**Problem to solve**
Nothing in the records should be changed in the copy, though the pictures must be left out.

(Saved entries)
━━━
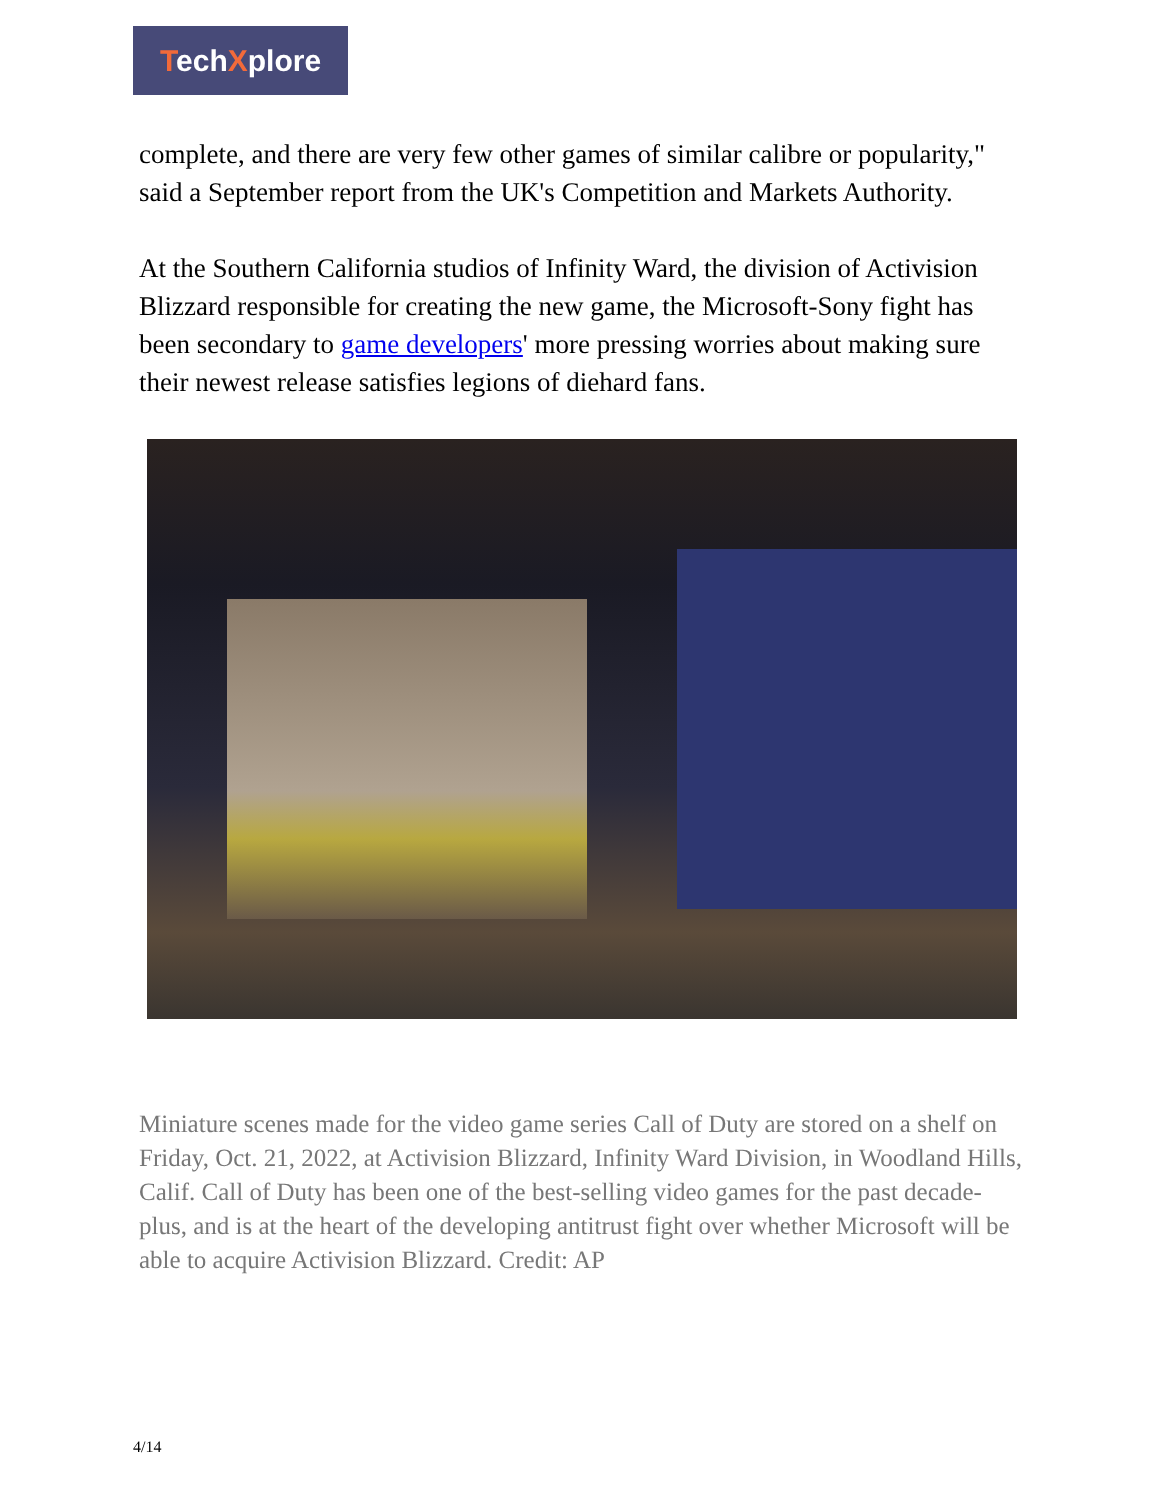TechXplore
complete, and there are very few other games of similar calibre or popularity," said a September report from the UK's Competition and Markets Authority.
At the Southern California studios of Infinity Ward, the division of Activision Blizzard responsible for creating the new game, the Microsoft-Sony fight has been secondary to game developers' more pressing worries about making sure their newest release satisfies legions of diehard fans.
Miniature scenes made for the video game series Call of Duty are stored on a shelf on Friday, Oct. 21, 2022, at Activision Blizzard, Infinity Ward Division, in Woodland Hills, Calif. Call of Duty has been one of the best-selling video games for the past decade-plus, and is at the heart of the developing antitrust fight over whether Microsoft will be able to acquire Activision Blizzard. Credit: AP
4/14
━━━
**Answer**
TechXplore
complete, and there are very few other games of similar calibre or popularity," said a September report from the UK's Competition and Markets Authority.
At the Southern California studios of Infinity Ward, the division of Activision Blizzard responsible for creating the new game, the Microsoft-Sony fight has been secondary to game developers' more pressing worries about making sure their newest release satisfies legions of diehard fans.
Miniature scenes made for the video game series Call of Duty are stored on a shelf on Friday, Oct. 21, 2022, at Activision Blizzard, Infinity Ward Division, in Woodland Hills, Calif. Call of Duty has been one of the best-selling video games for the past decade-plus, and is at the heart of the developing antitrust fight over whether Microsoft will be able to acquire Activision Blizzard. Credit: AP
4/14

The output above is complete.